Cruise Line Hit Big for “mild” Head Injury
A major cruise line was hit with a $21 million dollar verdict after a passenger was struck in the head by an automatic sliding door. As reported by a local Seattle television station and shown on security video, the passenger was struck on the right side of his head as the door attempted to close as he walked through the doorway.
In the video, the passenger is seen grabbing his head and seemingly shaking off the blow. Unfortunately, the passenger suffered what is known as a “mild” traumatic brain injury, a “closed head” injury more commonly called a concussion.
As reported in the story, the injured passenger developed post concussive syndrome which caused a cascade of symptoms, including fatigue, dizziness and social withdrawal. A successful businessman’s career and family life was forever changed by what appears to be an undramatic blow to the head. So what actually happened?
According the Centers for Disease Control (CDC):
A concussion is a type of traumatic brain injury—or TBI—caused by a bump, blow, or jolt to the head or by a hit to the body that causes the head and brain to move rapidly back and forth. This sudden movement can cause the brain to bounce around or twist in the skull, stretching and damaging the brain cells and creating chemical changes in the brain.
A “mild” brain injury can be a misnomer. The CDC stresses that concussions need to be taken seriously as the damage can be life altering.

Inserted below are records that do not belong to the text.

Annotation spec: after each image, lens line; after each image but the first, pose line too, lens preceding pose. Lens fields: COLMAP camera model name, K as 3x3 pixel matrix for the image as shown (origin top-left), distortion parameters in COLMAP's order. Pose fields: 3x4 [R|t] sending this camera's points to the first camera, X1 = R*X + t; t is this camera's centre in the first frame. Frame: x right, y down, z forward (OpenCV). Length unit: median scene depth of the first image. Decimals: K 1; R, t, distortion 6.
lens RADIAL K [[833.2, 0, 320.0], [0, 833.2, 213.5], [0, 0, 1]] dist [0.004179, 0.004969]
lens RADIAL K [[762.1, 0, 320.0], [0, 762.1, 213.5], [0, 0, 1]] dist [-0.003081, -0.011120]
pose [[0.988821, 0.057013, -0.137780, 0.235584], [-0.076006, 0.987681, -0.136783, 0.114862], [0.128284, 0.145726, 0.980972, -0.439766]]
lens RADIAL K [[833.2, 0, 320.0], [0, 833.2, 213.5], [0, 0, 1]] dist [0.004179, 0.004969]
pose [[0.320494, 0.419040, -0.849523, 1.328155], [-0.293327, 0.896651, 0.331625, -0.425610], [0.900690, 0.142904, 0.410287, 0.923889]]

According to the CDC, there are generally four categories of symptoms of a mild traumatic brain injury, including:
Mild traumatic brain injuries are oftentimes overlooked and difficult to diagnose because the injured person looks otherwise healthy and the brain damage does not show up on standard imaging such as CT scans and conventional MRIs. Notes the CDC,
Diagnosing MTBIs can be challenging as symptoms of MTBI are common to those of other medical conditions (such as post-traumatic stress disorder [PTSD], depression, and headache syndromes), and the onset and/or recognition of symptoms may occur days or weeks after the initial injury.
Although most people recover in a matter of days or weeks, a concussion can have long-term complications, “affecting thinking, sensation, language or emotions. These changes may lead to problems with memory, communication, personality changes, as well as depression and the early onset of dementia.”
According to the television report, the injured cruise ship passenger suffered from one of the potential complications of concussion known as post-concussion syndrome or PCS. PCS is typified by attention and memory problems with symptoms of fatigue, sleep disturbance, headache, dizziness, irritability, affective disturbance, apathy, or personality change lasting more than three months (The Diagnostic and Statistical Manual of Mental Disorders, Fourth Edition (DSM-IV). A small minority never recover and are known as the “miserable minority” or “walking wounded.”
The tragedy with the cruise ship passenger is that his injury was preventable. According to the report, the cruise line had known about the malfunctioning door which had struck other passengers but it failed to take reasonable steps to correct it. A $21 million dollar damage award undoubtedly provides the incentive to protect its passengers more carefully.